* _Página_
-----

Querido Evan Hansen (Brasil, 2024)

“Vão te encontrar!”

Emocionante, sincero e necessário, “Querido Evan Hansen” é uma daquelas experiências que te arrebatam e te fazem deixar o teatro transformado… com as melodias ainda ecoando dentro de sua cabeça e uma série de temas importantes que habitarão sua mente por toda a semana seguinte, no mínimo, eu sinto que “Querido Evan Hansen” é um musical realmente imponente. O musical, com livro, música e letras de Justin Paul, Benj Pasek e Steven Levenson, teve suas primeiras leituras em 2014 e chegou ao circuito Off-Broadway e, eventualmente, à Broadway em 2016. Em 2024, então, o musical ganha sua versão brasileira com versões espetaculares, um visual impressionante e um elenco entregue e talentoso que traz essa história à vida da melhor maneira possível.

-----

* _Lista de exercícios_
1/ Resuma em duas frases a crítica sobre Querido Evan Hansen.
2/ De acordo com a crítica sobre Querido Evan Hansen, em que ano o musical teve suas primeiras leituras?
3/ Continue a crítica sobre Querido Evan Hansen a partir do ponto em que ela termina.
Os dados não têm nenhum papel aqui.

* _Dados extraídos_
-----

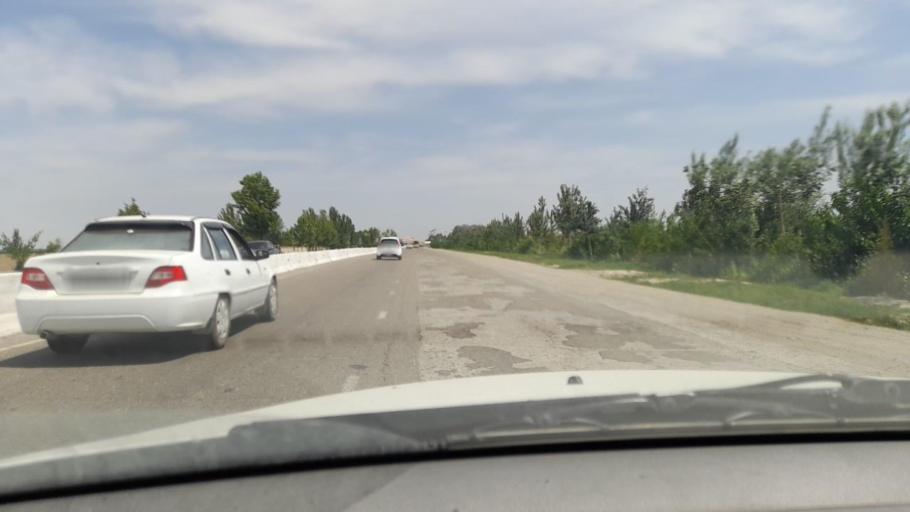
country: UZ
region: Bukhara
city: Wobkent
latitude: 40.0653
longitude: 64.5545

-----

* _Gabarito_
1/ A crítica descreve "Querido Evan Hansen" como um musical emocionante, sincero e necessário, que deixa o público transformado, com as melodias na cabeça e temas importantes na mente. Com livro, música e letras de Justin Paul, Benj Pasek e Steven Levenson, o musical teve suas primeiras leituras em 2014, chegou ao circuito Off-Broadway e à Broadway em 2016 e ganhou em 2024 uma versão brasileira com versões espetaculares, um visual impressionante e um elenco entregue e talentoso.

2/ Em 2014.

3/
Gosto muito da ideia, apresentada em cartazes, de que esse é “o musical dessa geração para todas as gerações”. “Querido Evan Hansen” é um musical jovem e atual que traz à tona temas sobre os quais precisamos conversar, e que muitas vezes são “jogados para debaixo do tapete”. Temas como a ansiedade, a depressão e o suicídio. Corajosa, a premissa do musical traz como protagonista Evan Hansen, um adolescente cheio de problemas que vê a sua vida virada de pernas para o ar quando um colega de sua escola tira a própria vida e os pais dele, ao encontrar em seu bolso uma carta que eles acreditam ter sido escrita por ele e endereçada a Evan Hansen, acreditam que eles foram amigos. Evan se vê em uma situação na qual ele se enrola cada vez mais…

Até que não possa mais escapar dela.

“Querido Evan Hansen” é marcante, e tudo contribui para a construção da força desse musical: o texto inteligente amarrado com maestria e responsabilidade; as músicas que intensificam os temas trazidos e os sentimentos evocados; e personagens complexos, humanos e, portanto, imperfeitos, que compõem essa trama. Personagens cheios de marcas e individualmente riquíssimos, que se tornam ainda maiores nas relações com as pessoas ao seu redor. E é curiosamente uma experiência tão vasta que você é capaz de estar gargalhando em um momento, mas estar chorando segundos depois, e é muito bom quando uma obra consegue fazer isso com você… também é muito bom quando uma obra não “termina” durante os agradecimentos.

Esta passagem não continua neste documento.